- Born: January 12, 1938 Yiyang, Hunan, China
- Died: February 17, 1989 (aged 51) Changsha, Hunan, China
- Resting place: Changsha, Hunan, China
- Education: Hubei Arts College
- Occupation: Novelist
- Spouse(s): Li Mingxiu (1965–1981), Ouyang Huiling (1981–1989)
- Children: Mo Zhuwei Mo Zhuqin
- Writing career
- Language: Chinese
- Period: 1972–1989
- Genres: Novel; short story; essay
- Notable works: General's Chant (将军吟); Peach Blossom Utopia (桃源梦)
- Notable awards: 1st Mao Dun Literature Prize 1982 General's Chant
- Literary movement: Scar literature; Roots-seeking literature

= Mo Yingfeng =

Chinese novelist

Mo Yingfeng (莫应丰 (莫應豐, Mò Yìngfēng); 12 January 1938 – 17 February 1989) was a Chinese novelist best known for his novel General's Chant, which won the Mao Dun Literature Prize in 1982. He served as the member of China Writers Association and held leadership roles in Hunan Writers Association and Hunan Literature and Art Association.

==Biography==
Mo Yingfeng was born in Yiyang, Hunan in 1938. into a poor rural family. His early life was marked by hardship, which later became an important influence on his writing.

He studied music at Hubei Arts College before joining the People's Liberation Army in 1961, where he worked in a military cultural troupe in Guangzhou Military Region. During the Cultural Revolution, he experienced political persecution, an experience that deeply shaped his later literary perspective.
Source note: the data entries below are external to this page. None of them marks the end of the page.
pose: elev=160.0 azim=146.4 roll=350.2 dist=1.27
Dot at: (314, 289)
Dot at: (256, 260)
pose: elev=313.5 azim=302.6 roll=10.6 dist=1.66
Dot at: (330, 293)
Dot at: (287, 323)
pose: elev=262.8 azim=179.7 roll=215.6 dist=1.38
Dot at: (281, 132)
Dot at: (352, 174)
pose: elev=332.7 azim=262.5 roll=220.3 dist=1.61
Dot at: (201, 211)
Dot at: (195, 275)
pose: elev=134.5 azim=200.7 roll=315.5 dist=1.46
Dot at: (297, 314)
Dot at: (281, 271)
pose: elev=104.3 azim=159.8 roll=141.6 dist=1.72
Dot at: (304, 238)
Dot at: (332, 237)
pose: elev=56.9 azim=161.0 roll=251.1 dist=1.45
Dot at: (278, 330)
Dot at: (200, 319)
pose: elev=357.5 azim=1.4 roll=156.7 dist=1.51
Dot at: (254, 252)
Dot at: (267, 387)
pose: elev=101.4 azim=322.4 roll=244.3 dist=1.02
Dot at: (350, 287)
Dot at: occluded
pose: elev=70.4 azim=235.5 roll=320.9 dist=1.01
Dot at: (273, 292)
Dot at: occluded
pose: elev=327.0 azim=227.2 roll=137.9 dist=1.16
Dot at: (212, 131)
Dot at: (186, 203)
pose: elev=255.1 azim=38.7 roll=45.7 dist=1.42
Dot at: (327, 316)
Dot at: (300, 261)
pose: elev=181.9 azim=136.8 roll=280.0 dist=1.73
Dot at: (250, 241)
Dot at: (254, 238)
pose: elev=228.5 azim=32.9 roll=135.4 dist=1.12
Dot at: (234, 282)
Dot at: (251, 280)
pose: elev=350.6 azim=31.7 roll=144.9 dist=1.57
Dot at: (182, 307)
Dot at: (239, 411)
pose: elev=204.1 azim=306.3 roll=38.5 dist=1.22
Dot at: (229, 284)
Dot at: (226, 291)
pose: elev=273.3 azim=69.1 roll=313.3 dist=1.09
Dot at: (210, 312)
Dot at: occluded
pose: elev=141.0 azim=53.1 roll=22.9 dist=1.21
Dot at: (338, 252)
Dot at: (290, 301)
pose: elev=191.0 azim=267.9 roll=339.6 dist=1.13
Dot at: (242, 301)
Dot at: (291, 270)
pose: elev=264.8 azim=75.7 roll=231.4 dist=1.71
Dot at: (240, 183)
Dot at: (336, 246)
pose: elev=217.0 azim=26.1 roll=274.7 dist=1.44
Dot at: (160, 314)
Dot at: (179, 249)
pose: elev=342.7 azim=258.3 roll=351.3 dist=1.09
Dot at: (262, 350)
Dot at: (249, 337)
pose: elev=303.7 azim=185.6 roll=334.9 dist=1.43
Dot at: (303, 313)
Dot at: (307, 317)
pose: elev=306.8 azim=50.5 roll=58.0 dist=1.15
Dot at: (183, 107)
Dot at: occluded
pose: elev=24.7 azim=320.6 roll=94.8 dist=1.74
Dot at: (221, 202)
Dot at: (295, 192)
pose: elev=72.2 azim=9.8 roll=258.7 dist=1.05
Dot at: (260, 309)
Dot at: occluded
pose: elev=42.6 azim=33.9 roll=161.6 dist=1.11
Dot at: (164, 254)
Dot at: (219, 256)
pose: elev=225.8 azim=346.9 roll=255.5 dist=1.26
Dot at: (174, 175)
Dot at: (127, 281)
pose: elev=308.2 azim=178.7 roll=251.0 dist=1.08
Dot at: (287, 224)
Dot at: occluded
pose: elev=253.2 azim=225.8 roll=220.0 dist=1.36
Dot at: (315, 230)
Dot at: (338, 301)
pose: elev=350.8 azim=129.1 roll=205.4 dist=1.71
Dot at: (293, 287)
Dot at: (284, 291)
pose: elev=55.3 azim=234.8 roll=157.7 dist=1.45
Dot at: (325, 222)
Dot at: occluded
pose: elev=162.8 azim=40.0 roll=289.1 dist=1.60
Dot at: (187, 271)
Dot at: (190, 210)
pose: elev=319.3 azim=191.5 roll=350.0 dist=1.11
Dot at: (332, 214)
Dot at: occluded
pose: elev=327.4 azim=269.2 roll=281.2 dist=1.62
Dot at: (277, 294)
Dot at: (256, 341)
Mo began publishing fiction in the early 1970s. His most significant work, the novel General's Chant, was written during the final years of the Cultural Revolution, a period when literary expression was subject to strict political constraints. The work was later serialized in 1979 and published as a novel in 1980. Widely regarded as a critical reflection on the era, it won the Mao Dun Literature Prize in 1982.

In the 1980s, Mo continued to write extensively, producing a number of novellas and short stories. His later works, including The Peach Blossom Utopia, engage with regional culture and have been interpreted as dystopian allegories, and are often associated with the roots-seeking literary movement.

Mo died in Changsha in February 1989.

==Works==
===Novels===
- General's Chant (将军吟)
- Peach Blossom Utopia (桃源梦）
- The Wind (风)
- The Soldiers' Journey Through the Mountains (小兵闯大山)
- The Goddess of Beauty (美神)

==Awards==
- General's Chant – 1st Mao Dun Literature Prize (1982)

==Personal life==
Mo was born into a poor rural family in Taojiang, Hunan. He was married twice. In 1965, he married Li Mingxiu, with whom he had two daughters. The marriage ended in divorce in 1981. Later that year, he married Ouyang Huiling, and remained with her until his death in 1989.

In addition to his literary work, Mo had a background in music and was trained in composition at Hubei Arts College. He was also known for his interest in traditional Chinese arts, including calligraphy and ink painting.